Our friend Nick loves music and wanted to bring that passion into the design of his new home. You can use the same idea to create a custom wall mural: pick an image you love and use the projection technique he used to transfer and paint it onto a wall.

Below are clear, step-by-step instructions along with the tools and materials you’ll need to paint your own mural. The approach is flexible: you can follow every step for the neatest result, or simplify some parts if you prefer a more freehand style.
Tools & Materials
- Tape measure
- Computer
- Image-editing software (Photoshop or similar)
- Projector
- Pencil
- Ruler or straightedge
- Paint (colors of your choice)
- Painters tape
- Drop cloth
- Paint brushes — small artist brushes up to a 2″ brush (or larger, depending on your image)
- Paint cup or palette
Step-by-Step Instructions
- Find an image you want to use. You can choose artwork, a photograph, or design elements that match your space and taste.
- Measure the rectangular area of the wall where you want the mural to appear. Note the width and height so you can scale the artwork correctly.
- If you plan to use digital editing: open your image-editing software and create a new file sized to match the measured wall rectangle. This helps you visualize scale and composition before you project.
- Place your chosen image into that canvas and enlarge it to the size you want the mural to be. Position and crop as needed so the important parts fall where you want them on the wall.
- If you want to customize the artwork, make edits now. In Nick’s mural, for example, he added musical notes meaningful to him rather than keeping the original notation in the image.

- Set up your projector and move it back until the projected image is as large as possible in the space you’ll be working. You’ll be projecting the artwork in sections, so check that the projector can slide left or right without changing image size. Open a full-screen test image on your computer to ensure the projection fills the display edges; some image viewers add margins that reduce usable projection area. Measure the dimensions of the projected image so you know the area covered by each projection.
- In your editing software, add guides or markers to divide the full artwork into sections the size of your projector’s maximum projection area. Allow at least an inch of overlap between adjacent sections so you can align them precisely on the wall.
- Export each marked section as its own image file. You should end up with multiple files that, when projected in sequence, reconstruct the full mural.

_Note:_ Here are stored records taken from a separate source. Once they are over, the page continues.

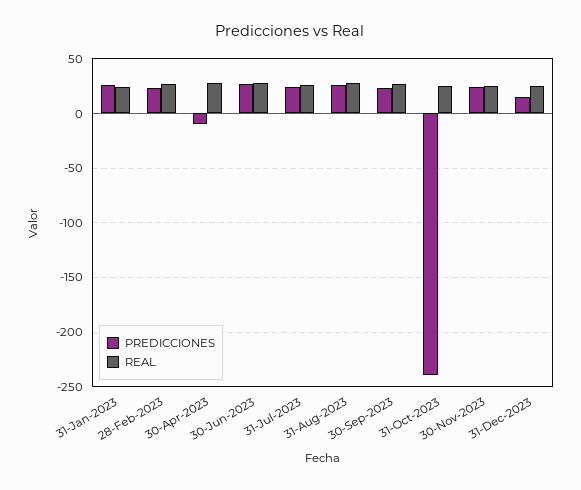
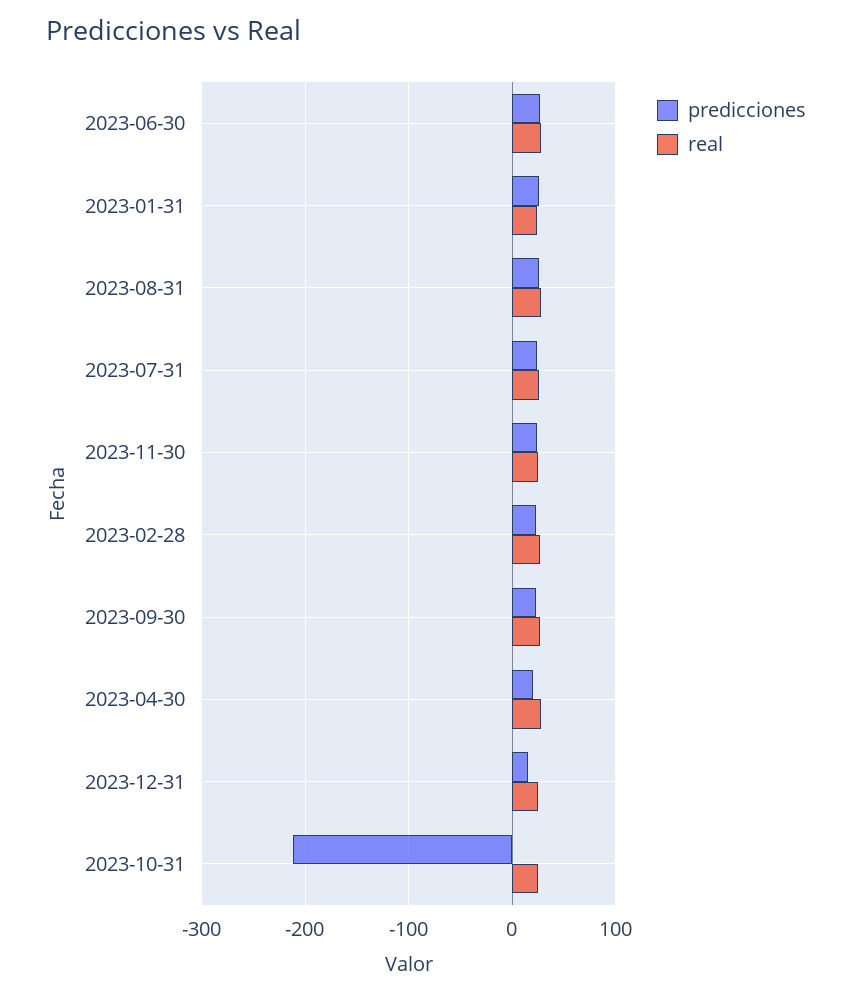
  {
    "PREDICCIONES": {
      "31-Jan-2023": 30,
      "28-Feb-2023": 20,
-     "30-Apr-2023": -10,
+     "30-Apr-2023": 20,
      "30-Jun-2023": 30,
      "31-Jul-2023": 20,
      "31-Aug-2023": 30,
      "30-Sep-2023": 20,
-     "31-Oct-2023": -240,
+     "31-Oct-2023": -210,
      "30-Nov-2023": 20,
      "31-Dec-2023": 20
    },
    "REAL": {
      "31-Jan-2023": 20,
      "28-Feb-2023": 30,
      "30-Apr-2023": 30,
      "30-Jun-2023": 30,
      "31-Jul-2023": 30,
      "31-Aug-2023": 30,
      "30-Sep-2023": 30,
      "31-Oct-2023": 30,
      "30-Nov-2023": 30,
      "31-Dec-2023": 30
    }
  }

- Open the first section file on your computer and project it onto the wall where you want the mural to begin. Make sure the projected image is level; adjust the projector or use a level to confirm alignment.
- Trace the projected image onto the wall with a pencil. Use a ruler or straightedge for straight elements to keep lines clean and accurate.
- Open the next section file and move the projector so the new projection lines up with the overlap area of the previous tracing. Trace this section, and continue projecting and tracing each section until the entire mural is transferred to the wall.
- Apply painters tape along edges where you want perfectly clean, straight lines. Some curved or intricate areas can’t be taped; leave those for careful brushwork.
- Paint the mural. For areas that weren’t taped, start with a very small brush to paint crisp edges, then switch to larger brushes for filling in broader areas. Work from background to foreground or from light to dark colors depending on your image and paint opacity. Use a drop cloth to protect floors and furniture.

With patience and careful alignment, projecting the design in sections makes it surprisingly straightforward to reproduce detailed artwork on a large wall. Thanks to Nick for the inspiration—his finished mural brings personality and musical energy to the space and shows how a thoughtful approach turns a simple wall into a standout feature.